Survey Finds White Students More Likely to Drink, Smoke, and Take Drugs

Blog Post
July 11, 2006

Education policymakers are increasingly focused on narrowing achievement gaps between white and black or Hispanic students. Across a wide range of measures, including state assessments, the National Assessment of Educational Progress (NAEP), and high school graduation and post-secondary attainment rates, black and Hispanic students are not doing as well as their white peers. But a long-running federal study identifies one area where Hispanic and particularly black students are doing better than white students: refraining from the use of alcohol, cigarettes, and illicit drugs.

Begun in 1975, conducted by researchers at the University ofMichigan, and funded and published by the National Institute on Drug Abuse at the National Institutes of Health, the Monitoring the Future Study surveys students in eighth, 10th, and 12th grades.[1]

According to the survey, black teenagers are less likely than their white or Hispanic peers to drink, smoke, and take illicit drugs.
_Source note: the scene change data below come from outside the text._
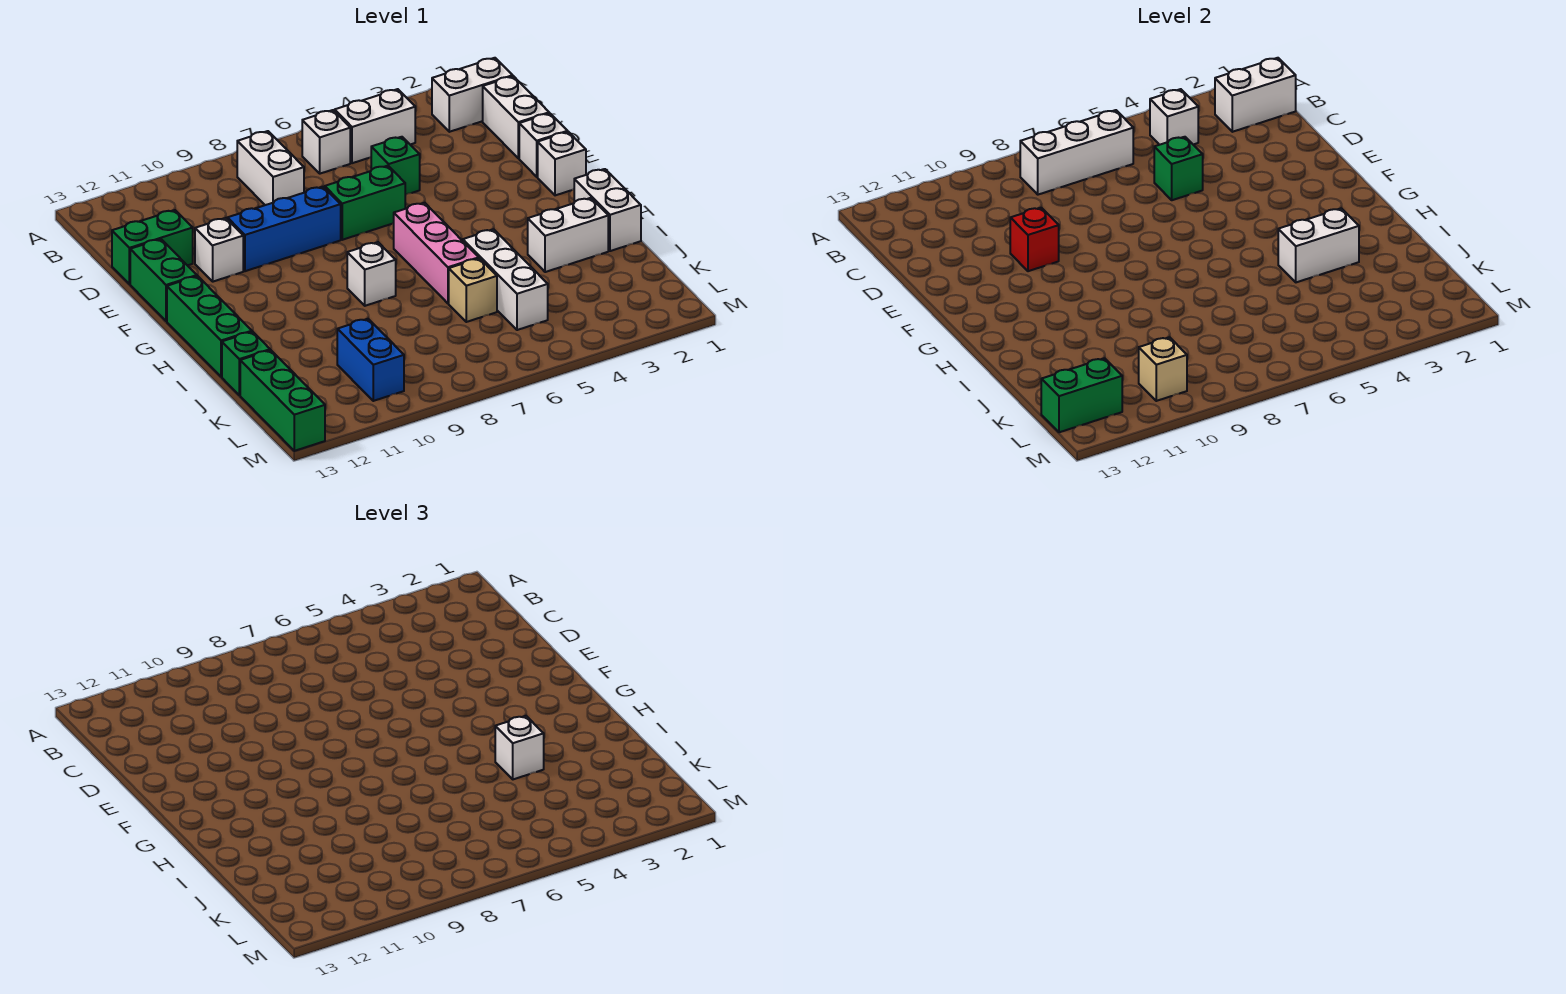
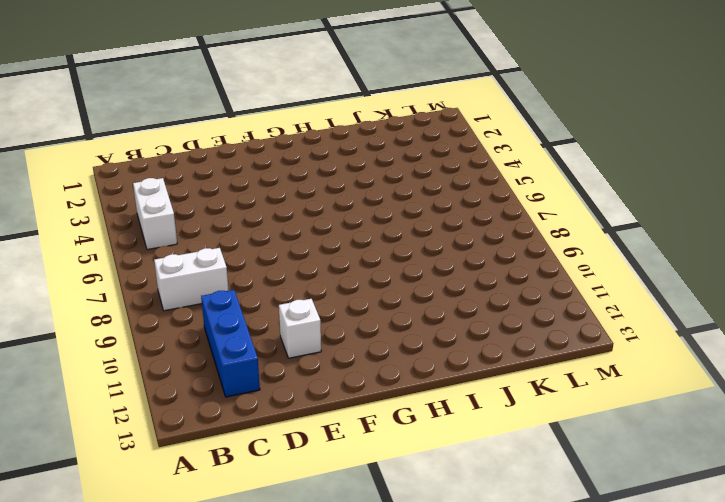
blue 1x3 brick [201,290,260,397] -> blue 1x3 brick moved to [227,187,341,271]
none -> white 1x2 brick [432,58,513,132]
none -> white 1x1 brick [302,110,350,174]
none -> white 1x2 brick [483,76,549,158]
none -> green 1x1 brick [371,137,420,195]

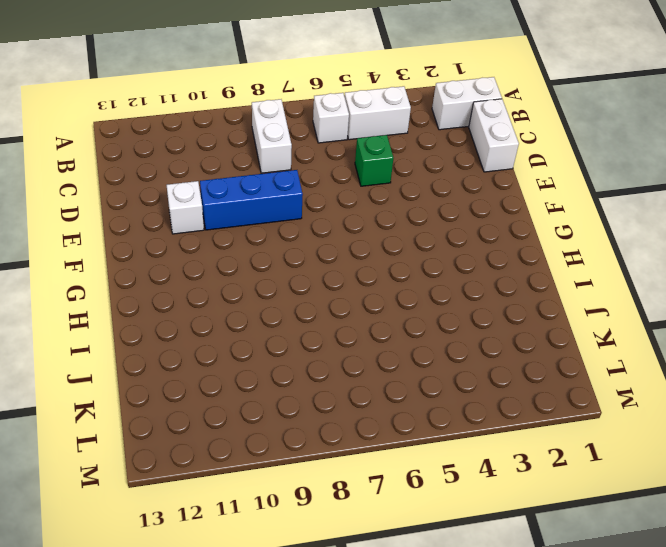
none -> green 1x2 brick [112,210,193,284]
none -> white 1x1 brick [519,113,568,177]
none -> green 1x2 brick [325,166,405,240]
none -> green 1x2 brick [130,239,197,321]

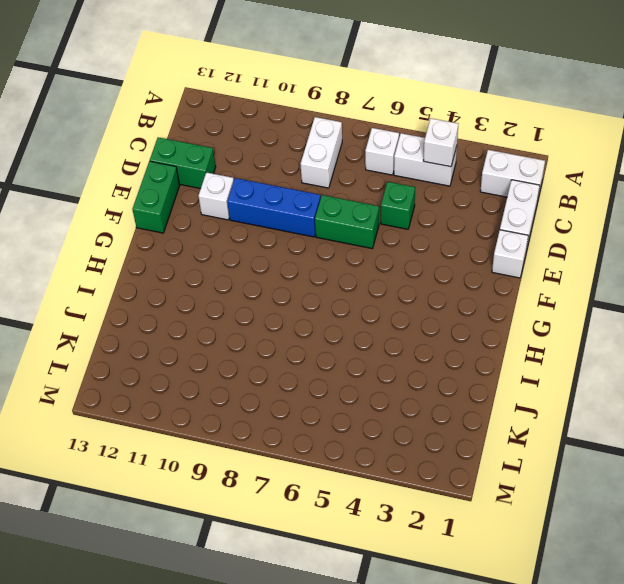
none -> white 1x1 brick [538,132,586,195]
none -> pink 1x3 brick [394,203,479,303]
none -> green 1x3 brick [167,276,252,377]
none -> white 1x2 brick [574,169,641,251]

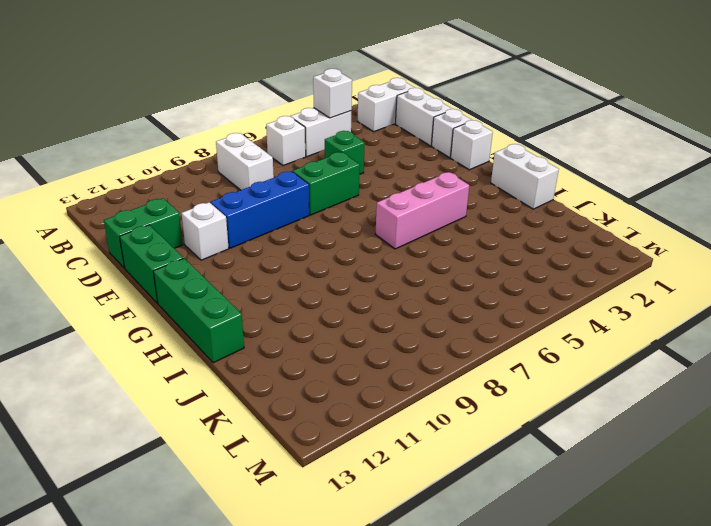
pink 1x3 brick [375,172,469,249] -> pink 1x3 brick turned to [394,203,479,303]
none -> white 1x1 brick [347,242,396,306]
none -> white 1x2 brick [528,198,608,272]
none -> white 1x3 brick [463,229,548,330]
none -> tan 1x1 brick [449,258,497,322]

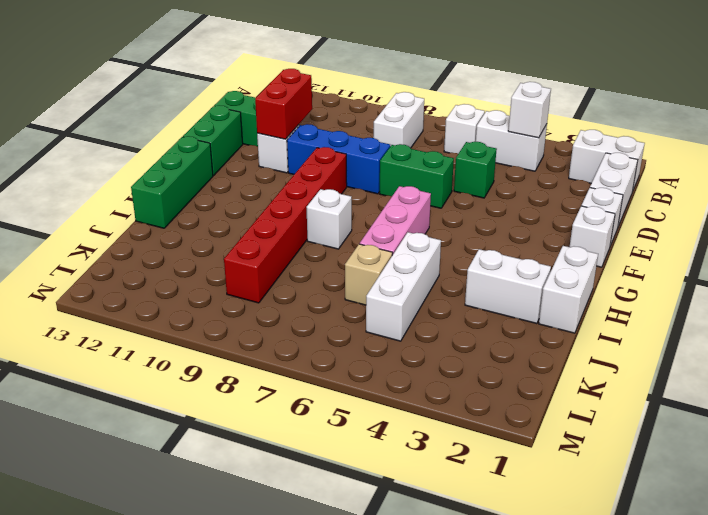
red 1x2 brick [255,69,312,139] -> none
red 1x6 brick [224,147,347,303] -> none
none -> green 1x1 brick [222,332,270,395]
none -> blue 1x2 brick [337,319,404,401]
none -> green 1x3 brick [240,350,325,451]
none -> white 1x2 brick [1215,58,1296,132]

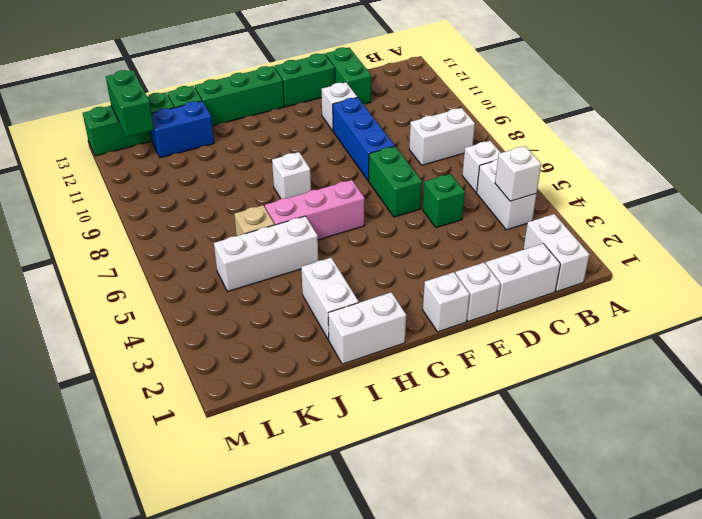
blue 1x2 brick [150,101,214,158] -> blue 1x2 brick moved to [337,319,404,401]
none -> white 1x2 brick [1215,58,1296,132]
none -> white 1x3 brick [1020,110,1133,195]
none -> green 1x1 brick [1154,137,1203,200]
none -> red 1x1 brick [1010,208,1059,271]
While the majority of all white 12th graders reported drinking an alcoholic beverage in the last 30 days, fewer than one-third of black 12th graders said the same. Black students are also less likely to use most types of illegal drugs, including cocaine, inhalants, hallucinogens, methamphetamine and ecstasy. And they are less likely than white or Hispanic students to have driven after drinking or to have ridden in a car with a driver who had been drinking.[2]

White students are also more likely than their black and Hispanic peers to use alcohol, cigarettes, and illicit drugs heavily. White students are more likely to be frequent smokers and to have had five or more drinks in a row within the past month.

There are also gaps in rates of substance abuse between boys and girls. Boys are slightly more likely than girls to drink or use illicit drugs, but boys and girls are about equally likely to use cigarettes. Boys are much more likely than girls to use “heavier” drugs, such as heroin or cocaine, and to be heavy users of alcohol, cigarettes and other drugs. Thirty-four percent of twelfth grade boys reported having had more than five drinks in a row during the previous two weeks, compared to only 24 percent of girls the same age. Males' larger average size and more rapid metabolism of alcohol may contribute to this difference.

Recently, however, younger groups of girls—eighth grade and, for some substances, 10th grade girls—have begun using substances more heavily and at a higher rate than boys of the same age. This appears to be due more to a decline in boys' use of substances than an increase in girls' use. In 2004, 19 percent of eighth grade girls had drunk alcohol in the past month, compared to 18 percent of boys. Rates of alcohol use for both boys and girls had declined since 1991, however, when 26 percent of eighth grade boys and 24 percent of eighth grade girls reported drinking in the past month. Eighth grade girls were also more likely than boys to drink heavily: in 2004, 12 percent of eighth grade girls and 11 percent of eighth grade boys reported having had more than five drinks in a row in the past two weeks. This was roughly the same percent of girls as reported drinking heavily in 1991, but a decline from the 14 percent of boys who reported drinking heavily in 1991.

Across all racial/ethnic groups and for both genders rates of abuse of most substances are falling. In particular, cigarette and alcohol use are much lower amongst middle- and high-school students than they were in the mid-1970s.


[1] Loyd D. Johnston, Patrick M. O'Malley, Jerald G. Bachman, and John E. Schulenberg, Monitoring the Future national survey results on drug use, 1975-2004. Volume I: Secondary school students (NIH Publication No. 05-5727) (Bethesda, MD: National Institute on Drug Abuse, 2005).